Koleksi film religiku tidak banyak, karena aku adalah penggemar film atau drama korea (drakor). Aku sudah menonton lebih dari 50 judul drakor. Genrenya yang romantis-romantis saja. Yang nggak terlalu banyak mikir, horor, atau tegang. Saking menggilanya dengan drakor ini sampai aku belai-belain nabung untuk wisata ke Korsel. Aku penasaran sama latar belakang alam yang berwarna-warni ala negara empat musim seperti terlihat di drakor-drakor  itu.
Namun begitu, aku pernah nonton satu film religi yang di kemudian hari menjadi salah satu pemantik motivasiku untuk berumroh. Judul filmya Ayat-Ayat Cinta. Kalian pernah dengar atau bahkan nonton film ini bukan? Aku menonton di Cinema XXI Cihampelas Walk bersama ibu-ibu tetangga rumahku. Saat itu film ini begitu terkenal dan banyak penontonnya.
Ayat-Ayat Cinta adalah sebuah film religi Indonesia karya Hanung Bramantyo yang dibintangi oleh Fedi Nuril, Rianti Cartwright, Carissa Putri, Zaskia Adya Mecca, dan Melanie Putria. Film hasil adaptasi dari sebuah novel best seller karya Habiburrahman El Shirazy berjudul Ayat Ayat Cinta ini tayang perdana pada 28 Februari 2008. Wah, tak terasa sudah lima belas tahun berlalu ternyata, ya!

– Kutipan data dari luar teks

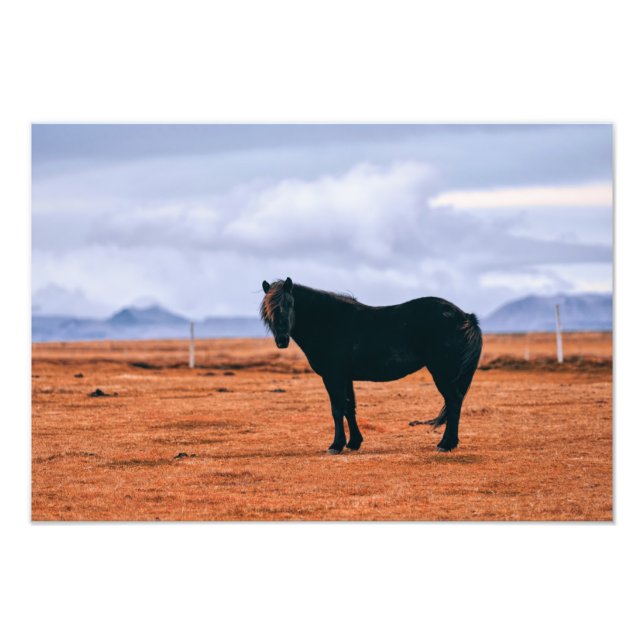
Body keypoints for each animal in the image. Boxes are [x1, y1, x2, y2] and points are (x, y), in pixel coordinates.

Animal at [260, 277, 482, 454]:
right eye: (268, 310)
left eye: (289, 303)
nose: (282, 340)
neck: (328, 322)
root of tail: (465, 317)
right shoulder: (345, 377)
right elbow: (349, 408)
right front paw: (354, 443)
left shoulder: (333, 376)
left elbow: (337, 409)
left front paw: (336, 445)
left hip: (443, 373)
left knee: (454, 402)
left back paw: (445, 444)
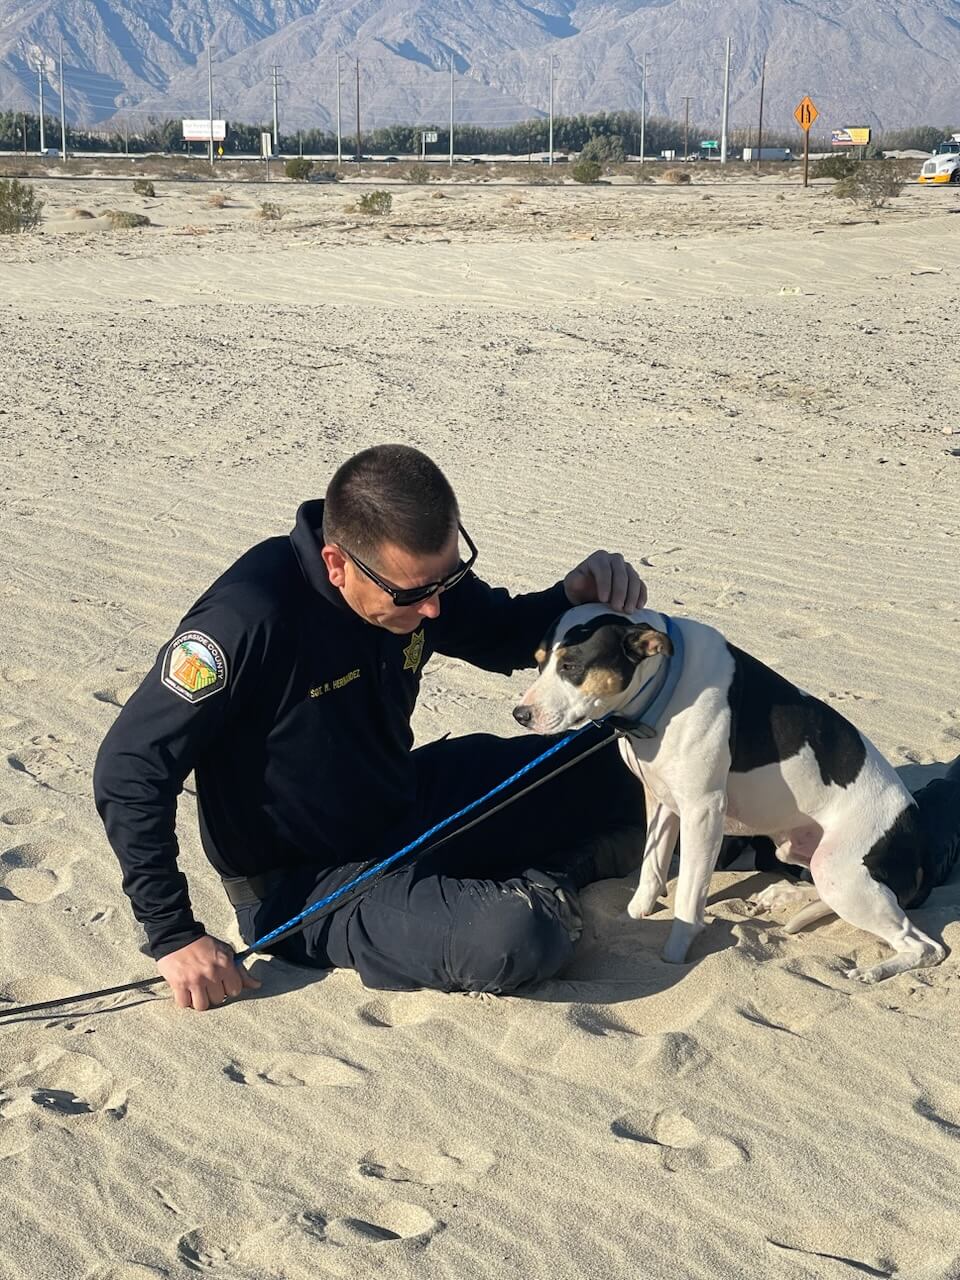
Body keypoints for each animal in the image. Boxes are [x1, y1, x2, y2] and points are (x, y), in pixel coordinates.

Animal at [513, 604, 948, 983]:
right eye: (538, 662)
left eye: (571, 666)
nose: (521, 714)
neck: (665, 684)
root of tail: (919, 840)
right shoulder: (660, 801)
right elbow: (651, 872)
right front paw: (635, 916)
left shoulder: (702, 812)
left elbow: (688, 897)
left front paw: (673, 957)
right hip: (802, 853)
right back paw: (785, 894)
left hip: (838, 869)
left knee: (925, 947)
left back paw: (874, 971)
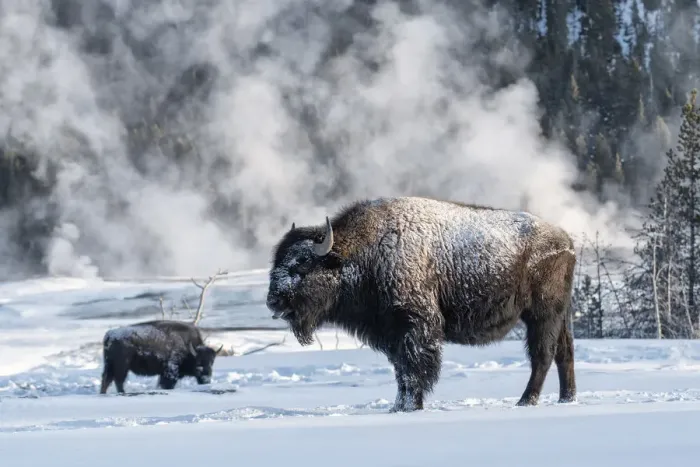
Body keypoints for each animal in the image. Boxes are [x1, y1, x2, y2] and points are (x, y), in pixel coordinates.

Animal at [266, 196, 577, 412]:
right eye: (277, 261)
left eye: (302, 264)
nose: (273, 302)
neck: (363, 253)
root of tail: (566, 241)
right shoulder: (392, 334)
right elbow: (401, 372)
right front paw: (398, 407)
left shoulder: (415, 327)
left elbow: (414, 369)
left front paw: (410, 406)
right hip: (559, 315)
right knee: (564, 353)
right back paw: (566, 399)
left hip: (541, 314)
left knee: (542, 355)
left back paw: (526, 401)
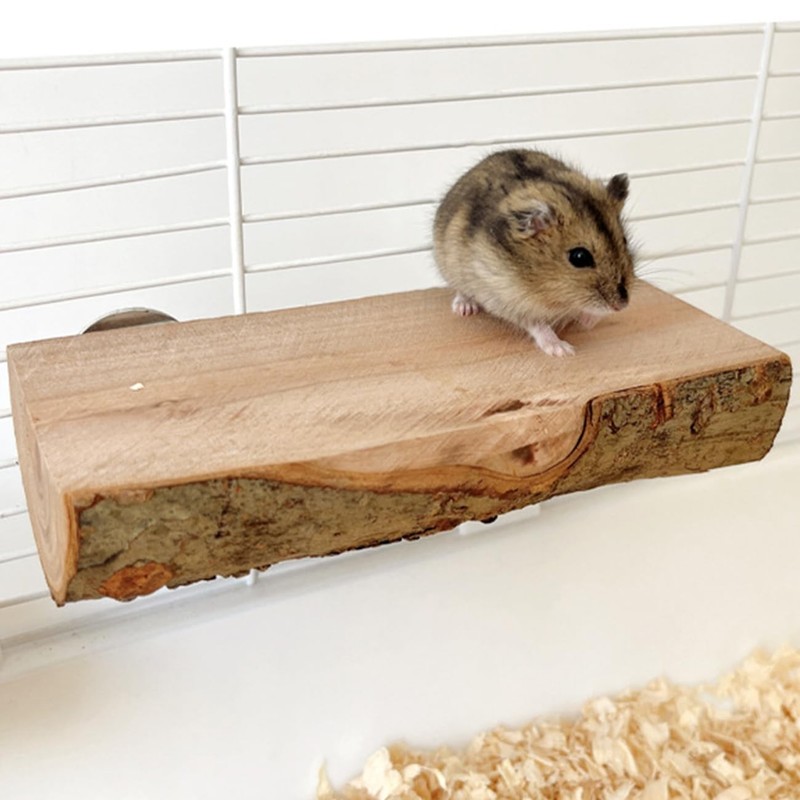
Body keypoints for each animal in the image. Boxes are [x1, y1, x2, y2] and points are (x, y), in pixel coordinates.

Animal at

Sebuah kisah cinta dengan latar belakang agama. Aku tidak akan membahas kisah cinta antara dua insan di sini. Namun, lebih kepada perjuangan Fahri bin Abdullah Shiddiq (Fedi Nuril). Ia adalah pelajar Indonesia yang berusaha menggapai gelar masternya di Universitas Al-Azhar Kairo Mesir. Ia harus berkutat dengan berbagai macam impiannya dan kesederhanaan hidup di Mesir. Ia bertahan dengan menjadi penerjemah buku-buku agama. Ada kemiripan denganku dalam hal berjuang menggapai sesuatu.
Potongan adegan latar belakang berupa gurun pasir menjadi pintu pembuka motivasi diri. Aku membayangkan gurun pasir ini berada di Arab Saudi. Tiba-tiba rasa rindu menyeruak di dada. Air mata meluncur begitu saja. Aku ingin sekali pergi ke tanah suci. Tetapi mungkinkah? Kala itu kondisi ekonomi keluarga sedang diuji. Aku dan suami mengalami PHK, bisnis tipu-tipu oleh teman sendiri, anak-anak perlu biaya sekolah, dan sederet masalah lainnya. Asal bisa makan saja sudah untung.
"Aku pasti kuat dan bisa mengatasi segalanya, yes!" Namun, semakin kuat berusaha mengatasi hal itu, Allah semakin membuatku lemah tak berdaya, tersungkur, dan menyerah.
"Ya Allah, aku menyerah. Aku kembalikan semuanya pada-Mu. Terserah hendak Kau apakan diri ini. Asal Engkau rida, aku terima semua keputusan-Mu". Doa-doa pun kupanjatkan setiap saat terutama ketika sujud salat pada rakaat terakhir.
Aku mulai mempunyai amalan khusus untuk menarik perhatian Allah. (1) Memungut paku atau duri di jalan, sehingga orang lain terhindar dari rintangan. (2) Bergaul dengan orang-orang baik di mana pun berada, siapa tau Allah menitipkan rezekiku di sana. (3) Bersilaturahim untuk memperluas rezeki dan memperpanjang umur. (4) Minta doa restu orangtua, karena mereka adalah salah satu harta karunku yang sangat berharga. (5) Ikut kuis ini itu yang berhadiah umroh dan hasilnya zonk.Â
Lambat laun Allah menurunkan pertolongan-Nya. Ada orang baik yang nyumbang 5 juta, keidean menjual perhiasan senilai 3 juta, suami dapat proyek dan honornya untuk nambah biaya, seorang baik lainnya memberi pinjaman lunak 4 juta. Cukup sudah. Aku berangkat umroh sendirian pada bulan Mei 2008.
Bahwa, akhirnya aku bisa berkunjung ke tanah suci lebih dari satu kali adalah pertolongan Allah yang tidak disangka-sangka. Bahkan, bisa bersama-sama dengan suami, anak-anak, dan bapak ibu adalah wujud dari doa-doa yang dikabulkan oleh Yang Mahakaya.